Je monte l’escalier de la ruelle de mon enfance, j’arrive sur la galerie qui n’est pas encore fleurie. Il est trop tôt. Le printemps n’est pas chaud. Tous les étés, depuis plus de 50 ans, il y a tellement de fleurs sur cette petite galerie que ce n’est plus une galerie, c’est un bouquet, un immense bouquet offert aux voisins.

La porte est débarrée. J’entre. Je traverse une toute petite pièce qui fut ma chambre, il y a longtemps. J’y ai fait des rêves gelés tellement la maison est mal isolée. J’entends des voix. Le monde est dans le salon. Pour arriver au salon, il faut traverser toute la maison.

La cuisine, là où maman a dû passer la moitié de sa vie. Il y a non seulement le four, le poêle, le réfrigérateur et le lave-vaisselle, mais il y a aussi la laveuse et la sécheuse. Tout pour rendre une famille du XXe siècle heureuse ! Rien ne m’a jamais mieux bercé que le bruit de ma mère qui s’affaire dans la cuisine, le soir, pendant que j’essayais de m’endormir. Ça valait toutes les histoires qu’elle aurait pu me conter. C’était l’histoire de la vie chez nous. Les assiettes à ranger, les lunchs à préparer, le linge à plier… Et ça finissait bien parce que ça ne finissait pas. C’était toujours à recommencer.

Me voilà dans la salle à manger. Qui était aussi la salle à étudier, la salle à jouer, la salle à lire, la salle à jaser, la salle à s’amuser, la salle à bouder. C’est là qu’on se racontait nos journées. Puis, c’est le corridor vers l’entrée. Je le traversais toujours en courant. Les enfants sont toujours pressés. Les enfants ont toujours hâte à ce qui s’en vient. Je courais accueillir ma mère qui revenait de magasiner. Je courais regarder le hockey dans le salon. Je courais souvent pour rien. Je courais parce que marcher, c’est ennuyant. Marcher, c’est pour les grands.

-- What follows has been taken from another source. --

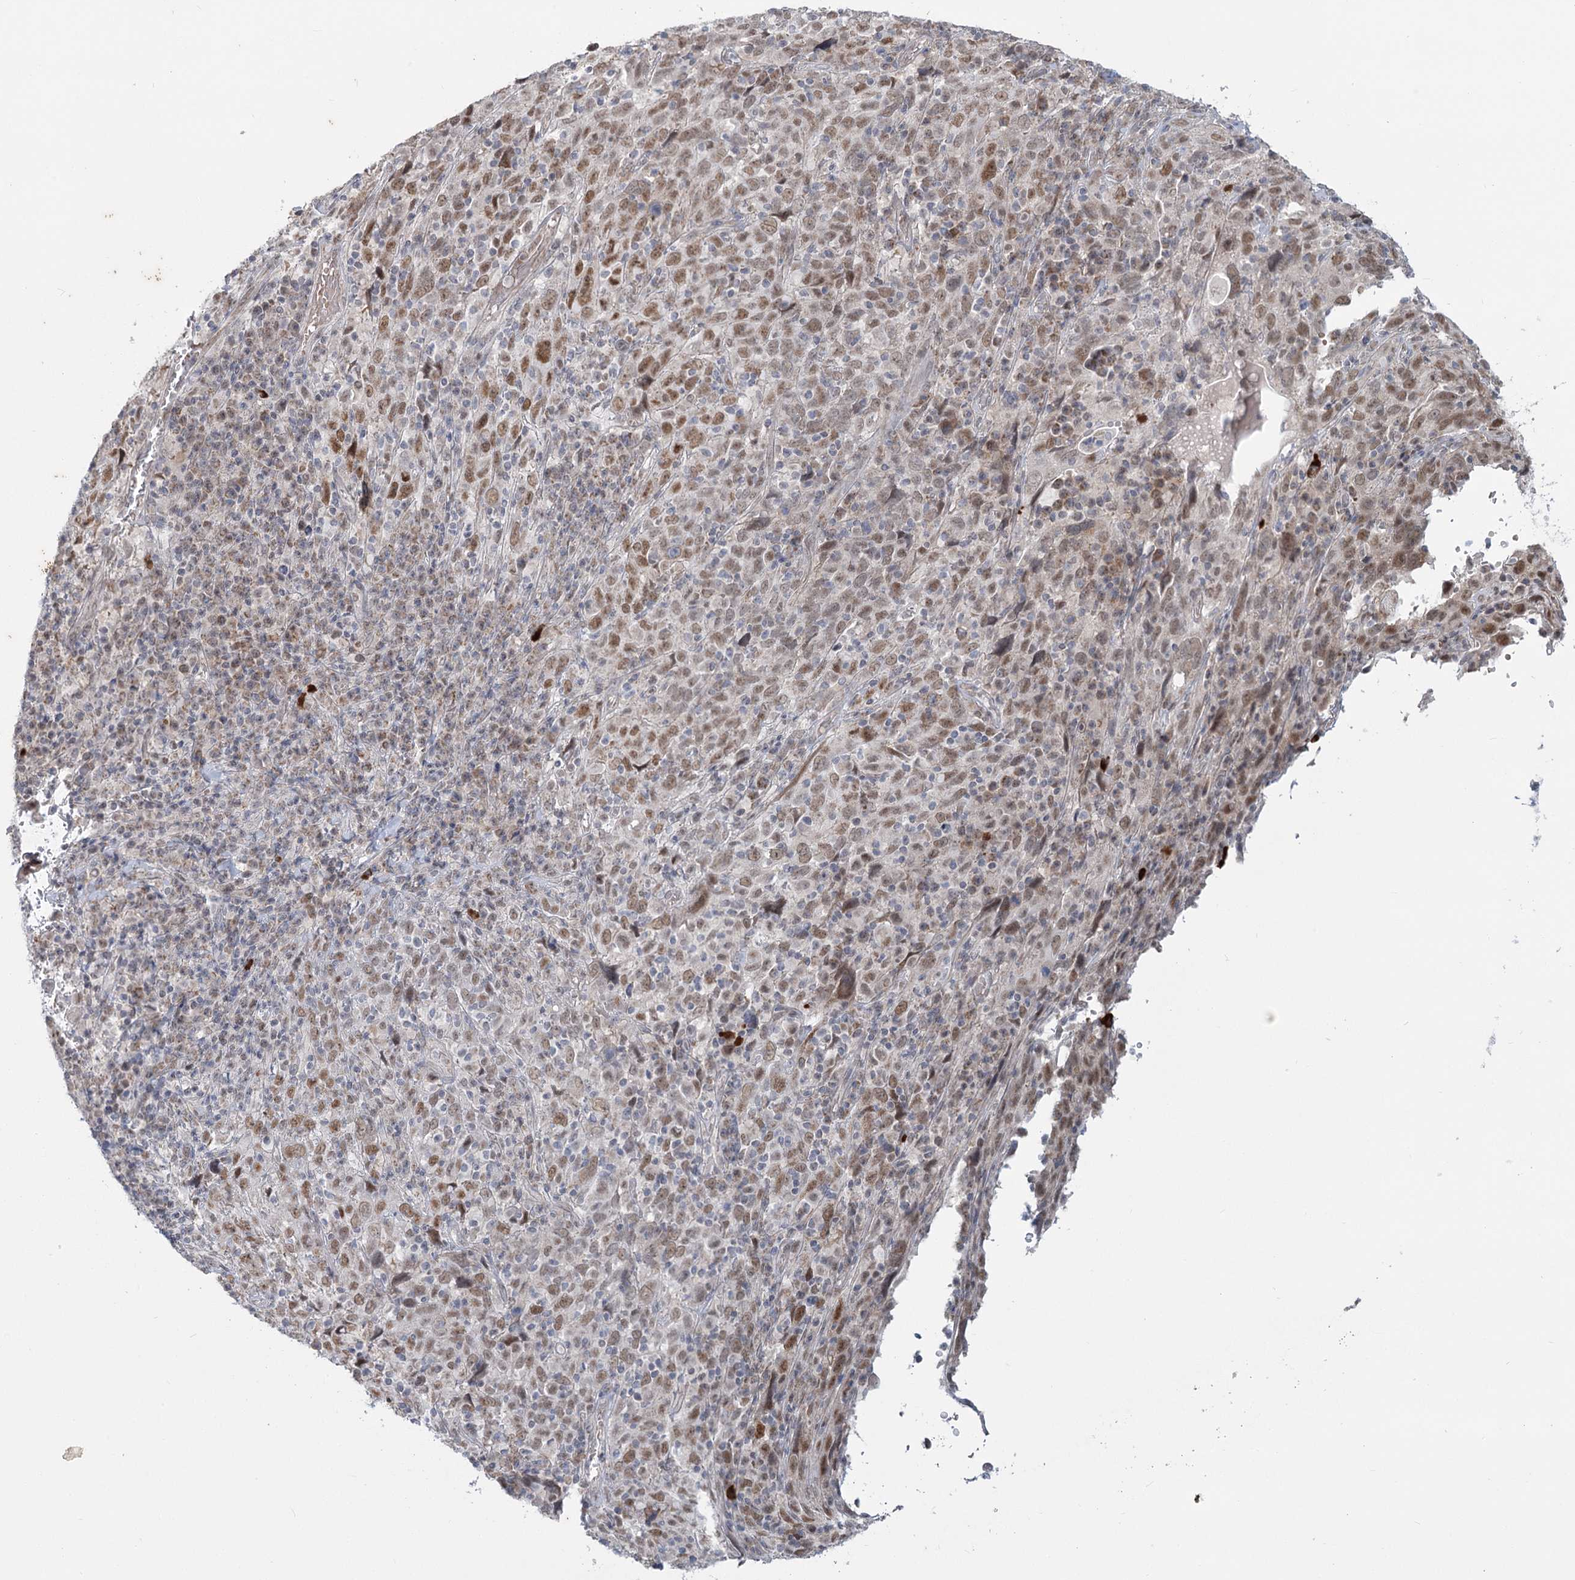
{"staining": {"intensity": "moderate", "quantity": ">75%", "location": "nuclear"}, "tissue": "cervical cancer", "cell_type": "Tumor cells", "image_type": "cancer", "snomed": [{"axis": "morphology", "description": "Squamous cell carcinoma, NOS"}, {"axis": "topography", "description": "Cervix"}], "caption": "Immunohistochemistry (IHC) photomicrograph of cervical cancer stained for a protein (brown), which reveals medium levels of moderate nuclear positivity in approximately >75% of tumor cells.", "gene": "MTG1", "patient": {"sex": "female", "age": 46}}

Au milieu du corridor, il y a, à gauche, la chambre principale et, à droite, la salle de bains. C’est le carrefour de toutes les envies. Quand on avait juste envie, on tournait à droite, quand on avait envie de quelque chose, on tournait à gauche, le demander aux parents. On tournait presque aussi souvent des deux côtés !

Et finalement, j’arrive au salon, l’endroit où débutent toutes les réjouissances. J’embrasse ma sœur Dominique, son chum Jacques-Bernard, ma filleule Marjolaine et nos amies Suzanne et Nancy. Normalement, il devrait y avoir maman. Maman est toujours là. Toutes les fois que j’ai traversé cette maison, il y avait ma mère au bout.

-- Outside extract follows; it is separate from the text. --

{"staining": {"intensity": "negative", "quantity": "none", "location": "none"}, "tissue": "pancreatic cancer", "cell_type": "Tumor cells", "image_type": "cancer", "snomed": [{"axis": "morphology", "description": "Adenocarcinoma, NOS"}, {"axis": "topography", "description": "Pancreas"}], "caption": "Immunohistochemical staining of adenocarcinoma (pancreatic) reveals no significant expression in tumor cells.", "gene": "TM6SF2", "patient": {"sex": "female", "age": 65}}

PHOTO FOURNIE PAR STÉPHANE LAPORTE

« Cette maison, ç’a toujours été chez maman. Même quand papa vivait, même s’ils l’avaient achetée ensemble, c’était chez maman. On vivait, ma sœur, mon frère, mon père et moi, chez ma mère. C’était elle, l’âme de cette demeure », écrit notre collaborateur.

Cette maison, ç’a toujours été chez maman. Même quand papa vivait, même s’ils l’avaient achetée ensemble, c’était chez maman. On vivait, ma sœur, mon frère, mon père et moi, chez ma mère. C’était elle, l’âme de cette demeure. Elle qui avait choisi l’usage de chaque pièce, la couleur de chaque mur, la disposition de chaque meuble, chaque tableau, chaque bibelot. C’est elle qui accueillait tout le monde. Qui ajoutait un couvert pour chacun de nos amis. Qui mettait des fleurs sur la galerie, faisait un petit jardin sur le côté et entretenait le carré d’herbe devant. Ma mère était notre maison et notre maison était ma mère.

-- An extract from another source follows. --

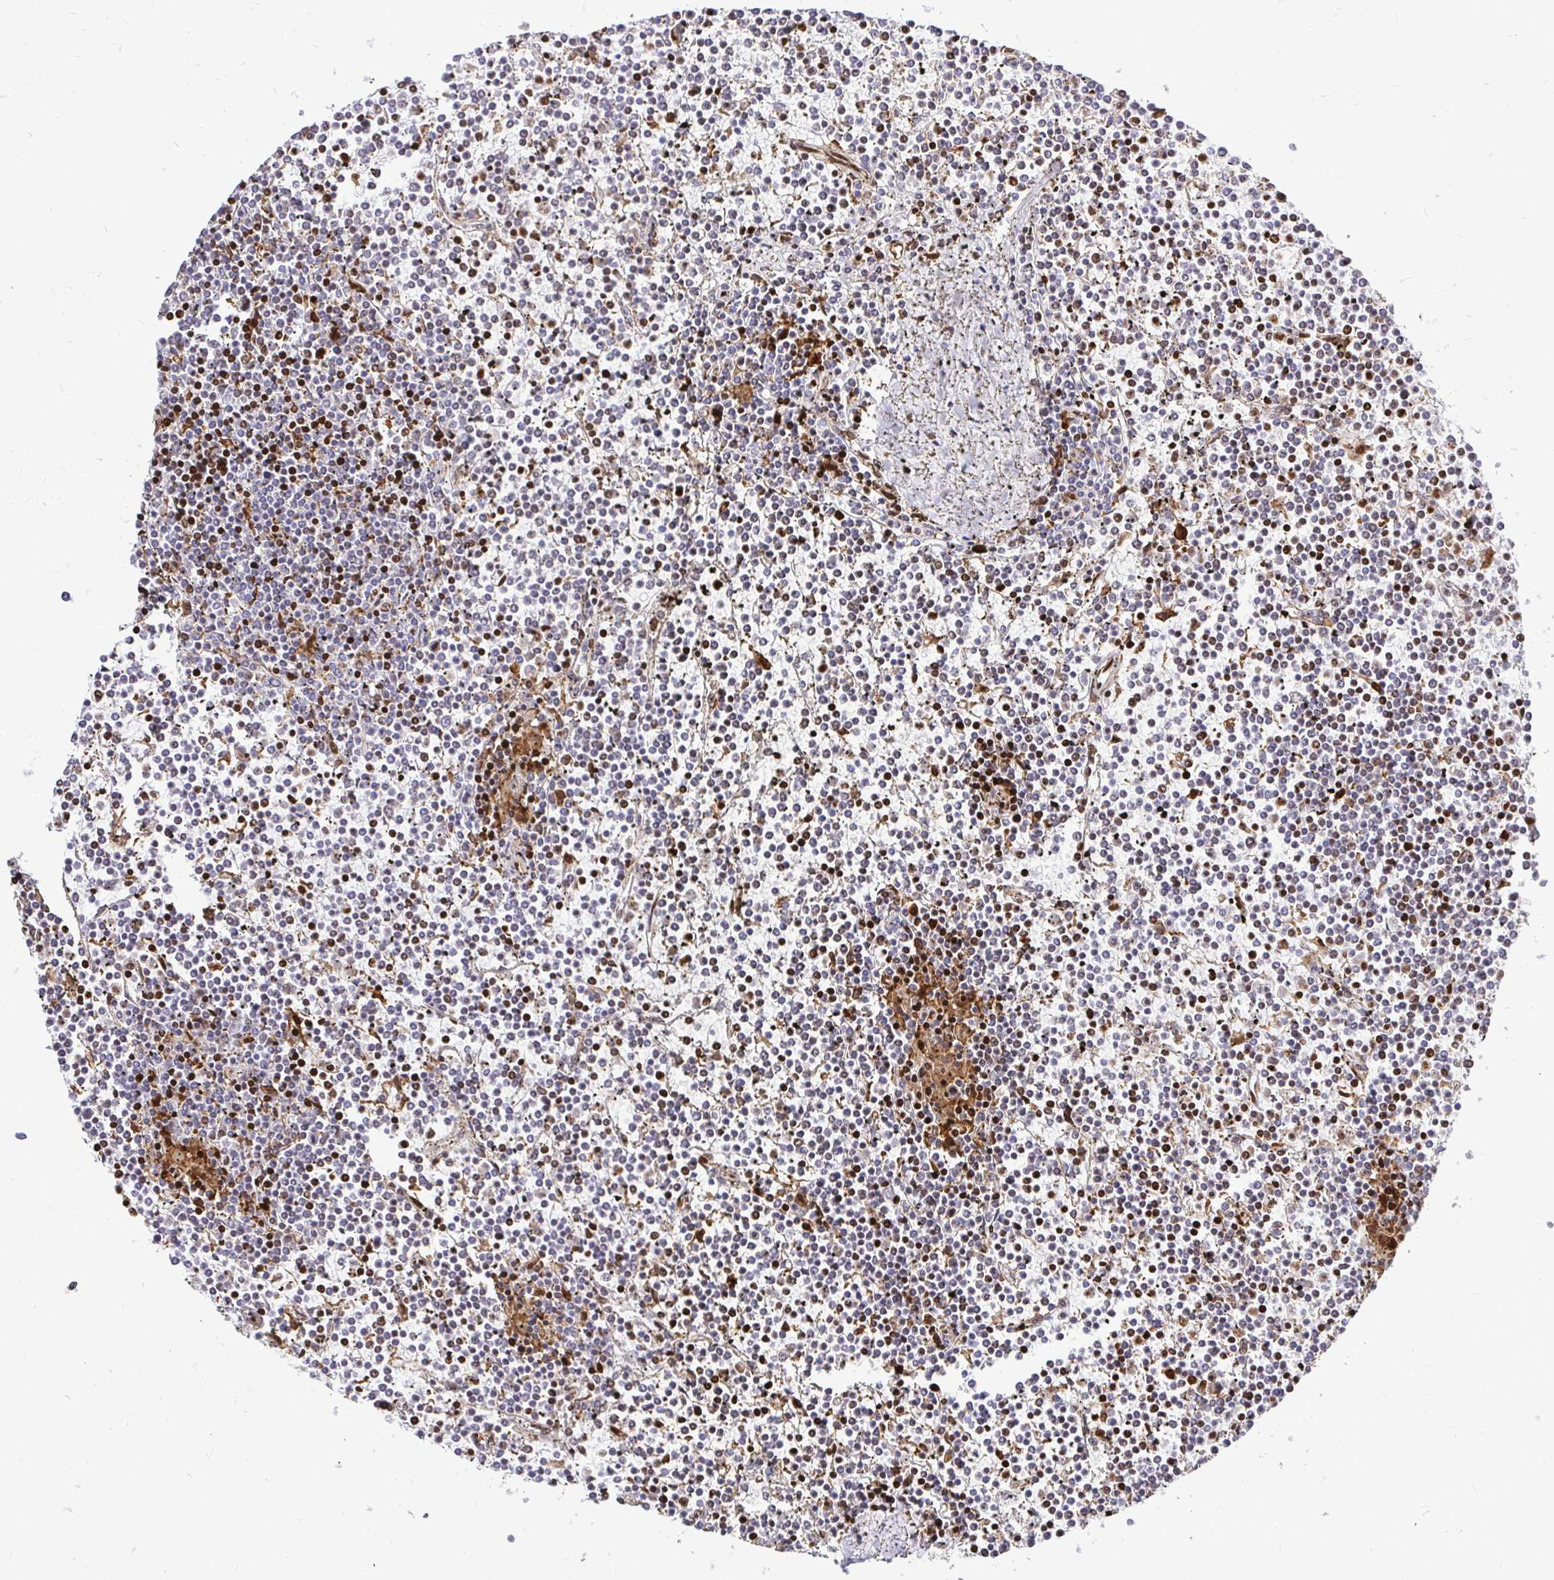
{"staining": {"intensity": "strong", "quantity": "<25%", "location": "nuclear"}, "tissue": "lymphoma", "cell_type": "Tumor cells", "image_type": "cancer", "snomed": [{"axis": "morphology", "description": "Malignant lymphoma, non-Hodgkin's type, Low grade"}, {"axis": "topography", "description": "Spleen"}], "caption": "Strong nuclear protein expression is appreciated in about <25% of tumor cells in lymphoma. (Stains: DAB in brown, nuclei in blue, Microscopy: brightfield microscopy at high magnification).", "gene": "GSN", "patient": {"sex": "female", "age": 19}}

C’est là qu’elle a appris la vie à trois enfants et un mari. C’est là qu’elle est morte, dans sa chambre, dans son lit, en juillet dernier. Ma sœur, avant, habitait le logement du haut. Maintenant, elle habite celui du bas. Chez ma mère, c’est chez elle, dorénavant.

Dominique me demande : « As-tu aimé les rénovations ? » Je réponds : « Oui ! Mais je vais retourner les voir. »

Je refais le chemin dans le sens inverse. Tantôt, quand j’ai traversé la maison, j’ai traversé, pour la dernière fois, la maison de ma mère. Les changements, je les voyais sans les voir, je voyais surtout les souvenirs. Maintenant, c’est la maison de ma sœur que j’explore. Dans la chambre principale, le lit est plus proche de la fenêtre. Bonne idée. Et la table de la salle à manger n’est plus collée sur le mur. Elle est en plein centre. C’est plus invitant. Ma mère doit regretter de ne pas y avoir pensé. Tout est rafraîchi. Tout est encore plus lumineux, encore plus coloré.

C’est chez ma sœur. Totalement chez ma sœur. La disposition des choses, les détails ajoutés, les objets, les œuvres et les livres. Ce n’est plus chez ma mère, mais ce l’est encore un peu, parce que ma sœur est la continuité de ma mère, alors, que sa maison soit au Japon ou au même endroit où était celle de maman, sa maison sera toujours la continuité de celle de ma mère. L’âme qu’elle donne à la demeure se superpose à celle que ma mère lui a donnée. La maison restera le phare pour tous les marins de la famille.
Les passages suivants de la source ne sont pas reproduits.